My warmest regards during your recovery,
Meeka Centimano, LCSW
Meeka Centimano is a clinical social worker in private practice. She is also the founder of the Postpartum Resource Center of Kansas and the midwest regional coordinator for Postpartum Support International.
Meeka,
Thank you for everything you have done for the moms of Kansas and beyond. You are a true leader and we are lucky to have you. So glad you were a part of this day.
— Katherine
This is so true. It seems like an oxymoron, at first, to consider PPD a gift, but I completely agree. I, too, am a social worker, and my experience has definitely changed the way I interact with my postpartum patients. I can see very clearly now that speaking about my experience with PPD has helped other women, so yes, now I can count it as a gift.

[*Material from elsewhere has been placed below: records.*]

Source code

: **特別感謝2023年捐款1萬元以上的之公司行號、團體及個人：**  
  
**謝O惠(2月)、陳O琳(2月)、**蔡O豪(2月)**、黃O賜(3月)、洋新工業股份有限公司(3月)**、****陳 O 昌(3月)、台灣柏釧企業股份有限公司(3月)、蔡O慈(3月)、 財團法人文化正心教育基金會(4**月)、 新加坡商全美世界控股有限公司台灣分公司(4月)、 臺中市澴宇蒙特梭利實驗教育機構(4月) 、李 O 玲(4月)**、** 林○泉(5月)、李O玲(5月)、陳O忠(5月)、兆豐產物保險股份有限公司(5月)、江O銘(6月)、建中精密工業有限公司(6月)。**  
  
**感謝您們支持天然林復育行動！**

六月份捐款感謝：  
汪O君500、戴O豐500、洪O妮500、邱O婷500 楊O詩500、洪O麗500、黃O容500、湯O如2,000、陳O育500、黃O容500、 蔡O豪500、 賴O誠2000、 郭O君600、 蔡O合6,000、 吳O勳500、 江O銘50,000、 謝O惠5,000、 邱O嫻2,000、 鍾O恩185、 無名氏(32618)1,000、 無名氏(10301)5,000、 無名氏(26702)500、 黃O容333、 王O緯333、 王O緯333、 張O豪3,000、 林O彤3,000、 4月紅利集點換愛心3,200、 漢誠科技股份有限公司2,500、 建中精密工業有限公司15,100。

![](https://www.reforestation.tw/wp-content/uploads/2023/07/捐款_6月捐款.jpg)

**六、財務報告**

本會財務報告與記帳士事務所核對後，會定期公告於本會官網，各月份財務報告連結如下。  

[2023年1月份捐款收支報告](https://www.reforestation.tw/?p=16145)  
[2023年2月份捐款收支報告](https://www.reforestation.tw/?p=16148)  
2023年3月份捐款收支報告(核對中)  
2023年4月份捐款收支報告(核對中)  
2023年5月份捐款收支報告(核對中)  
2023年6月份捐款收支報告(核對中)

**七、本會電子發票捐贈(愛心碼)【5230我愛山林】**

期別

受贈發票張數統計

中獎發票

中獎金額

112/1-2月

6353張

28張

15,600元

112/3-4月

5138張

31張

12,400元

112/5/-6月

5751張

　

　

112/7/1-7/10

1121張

While you'll see in my Rally post that I consider motherhood, and recovery from PPD especially, a journey and not a destination, I do believe that the final step in that upward climb out of the deep, dark hellish hole of PPD is to accept and then celebrate the good (however small) that has come from your experience. At the very least, you have survived a harrowing experience and if that is all you have to celebrate about your PPD then that is enough- pat yourself on the back, Survivor Mama! Not every cloud is completely lined in precious silver, but I do believe every cloud has at least a silver charm dangling from it…reach out and grab it!
Motherhood is definitely a marathon and having run marathons, I can say they are full of ups and downs; sometimes you want to quit (and even sit on the side of the road as I did briefly during my second one), sometimes you think you could just run forever, there are tears, there are smiles, you stumble, you fly…so many feelings, physical sensations and emotions. Yep. Motherhood is just like that.